My mom embodies my two greatest fears for myself as a mother. I so fear being too much like her, and being not enough like her.
I am not the outspoken, fiercely defiant mother who will do anything to protect or gain advantage for her child. It's not in my personality. Yet, I am slowly learning that children with special needs require this type of parent...one who will advocate and push until they get what they need for their child. It means bucking the system and questioning the status quo. It means doing and saying things that are uncomfortable. It means putting your child's need ahead of your own need to be liked, loved, respected, or revered. It is the top priority. It is trusting the mama instincts that I'm still not quite sure I possess. I need to embrace that part of my mother's spirit, for Sam's sake. I fear that I will not embrace these qualities enough, or in good enough time to really make a difference.
At the same time, I completely fear failing health, like my mother had. I, like her, have a weight problem. I am obese, and lazy. I love to eat and hate to move. I make plenty of excuses to do lots of one and none of the other. I see myself walking in those shoes my mother left to me, and putting my health at risk.
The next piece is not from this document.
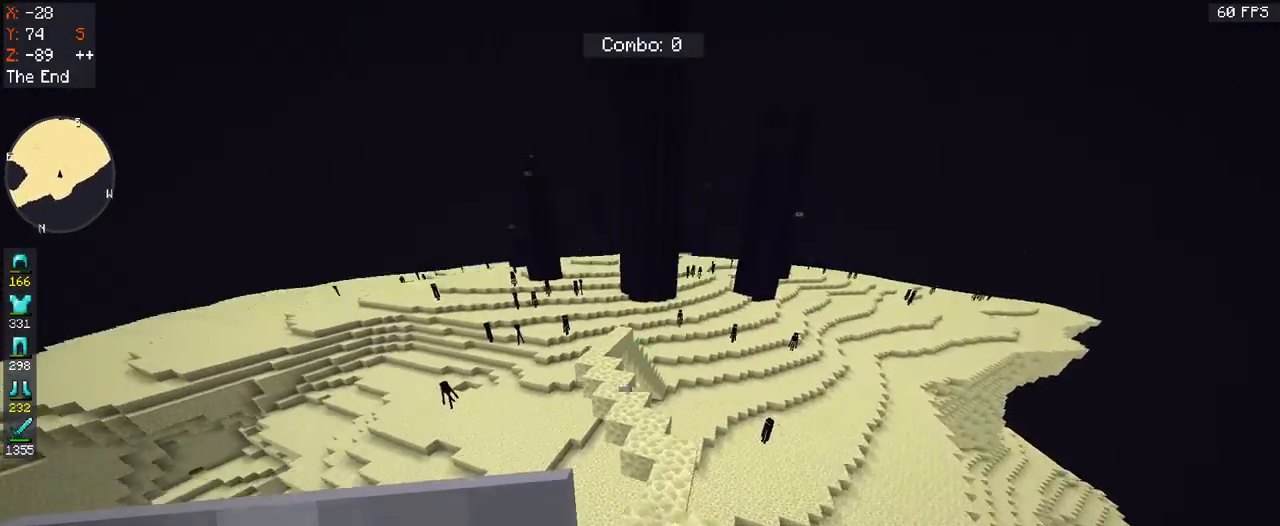
{"keys": [], "mouse": [], "events": [[233, "mouse_left", "up"]]}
I envision leaving this earth while Sam still needs me, and it is terrifying. I know I cannot do this to him, and am trying to use this as motivation to change. So far it's not working. But I start every day reminding myself that he won't be rid of me so easily.
I did not know the joy of my mom zipping me into my wedding dress, or having her blow the air horn when my name was called to receive my degree (as she told me she would during my childhood). I never got to enjoy the change in the mother-child relationship that signifies passage to adulthood. I never got to tell her I was pregnant or ask her what it was like to carry me inside her. I want to be round to celebrate Sam's achievements, right on into adulthood. If I am to do that, I need to face both my fear of being too much like, and not enough like, his guardian angel.